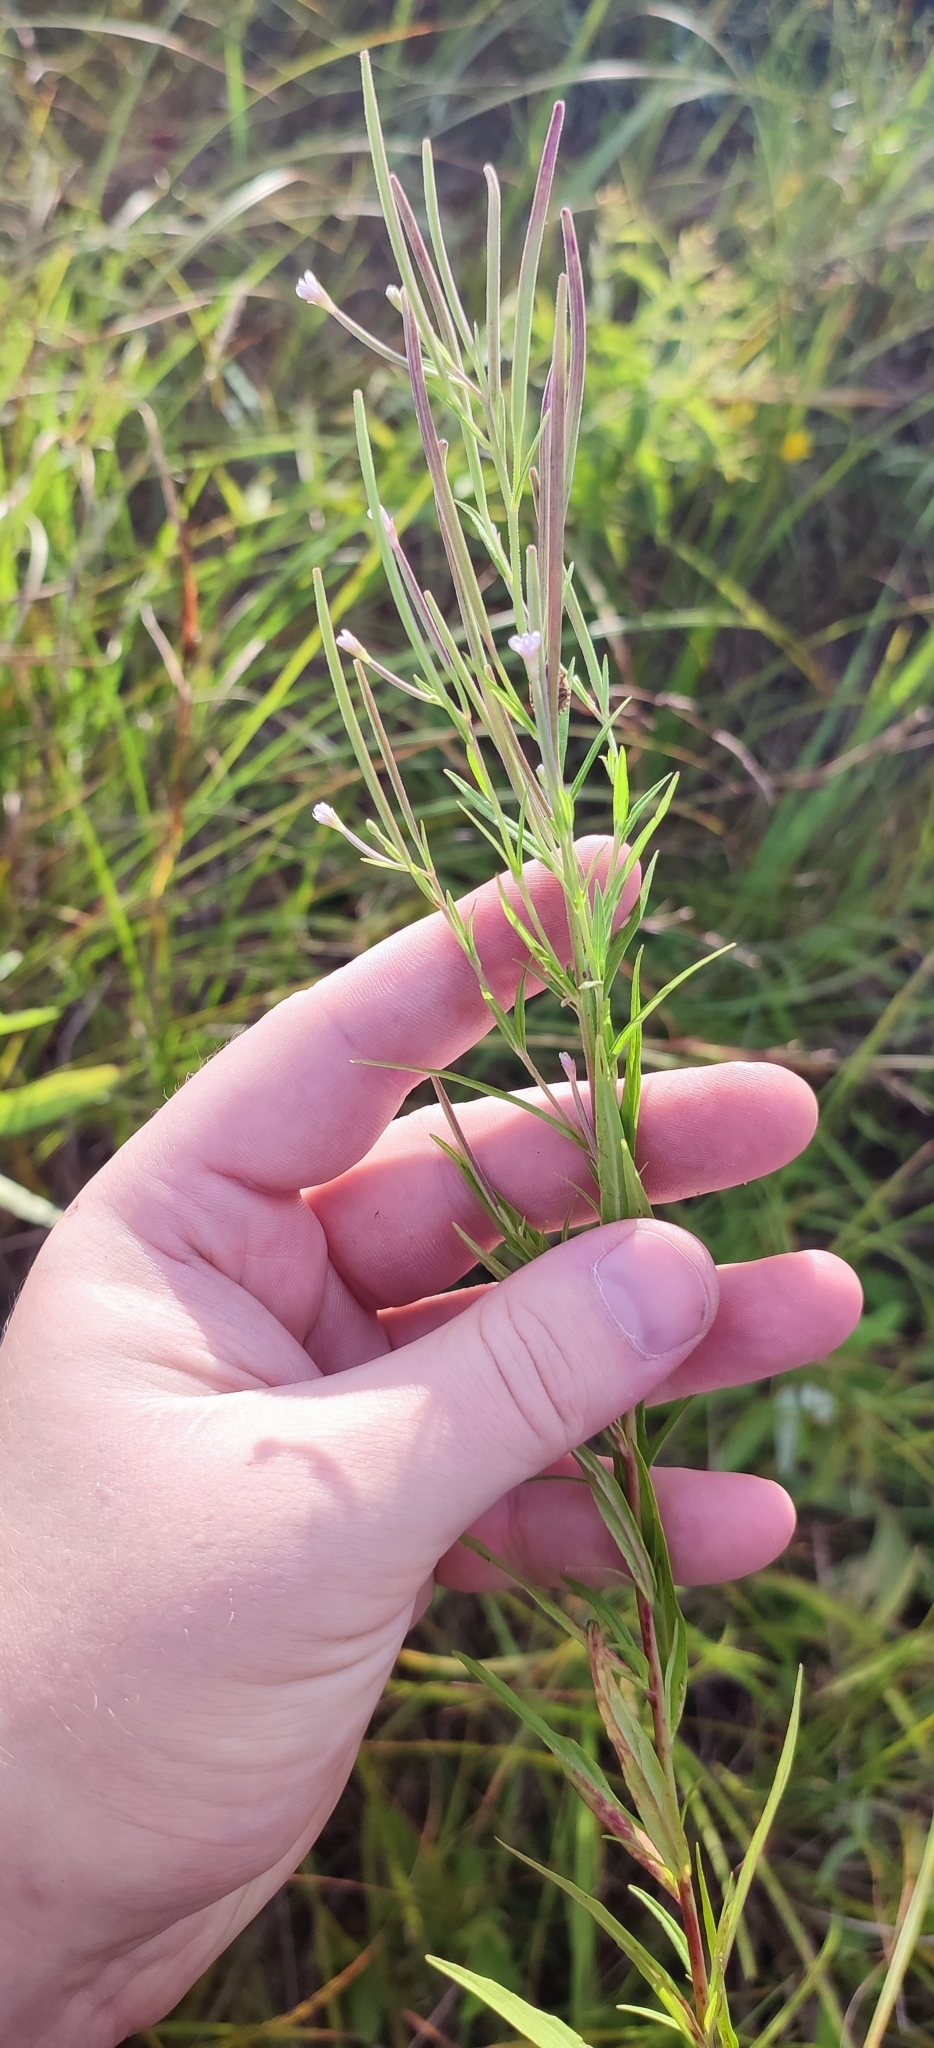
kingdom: Plantae
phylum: Tracheophyta
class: Magnoliopsida
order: Myrtales
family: Onagraceae
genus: Epilobium
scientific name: Epilobium palustre
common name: Marsh willowherb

_PROBLEM DESCRIPTION_
Retype the lines from the one containing "class: Magnoliopsida" through the last line, leaving every character unchanged.

_FULL RESPONSE_
class: Magnoliopsida
order: Myrtales
family: Onagraceae
genus: Epilobium
scientific name: Epilobium palustre
common name: Marsh willowherb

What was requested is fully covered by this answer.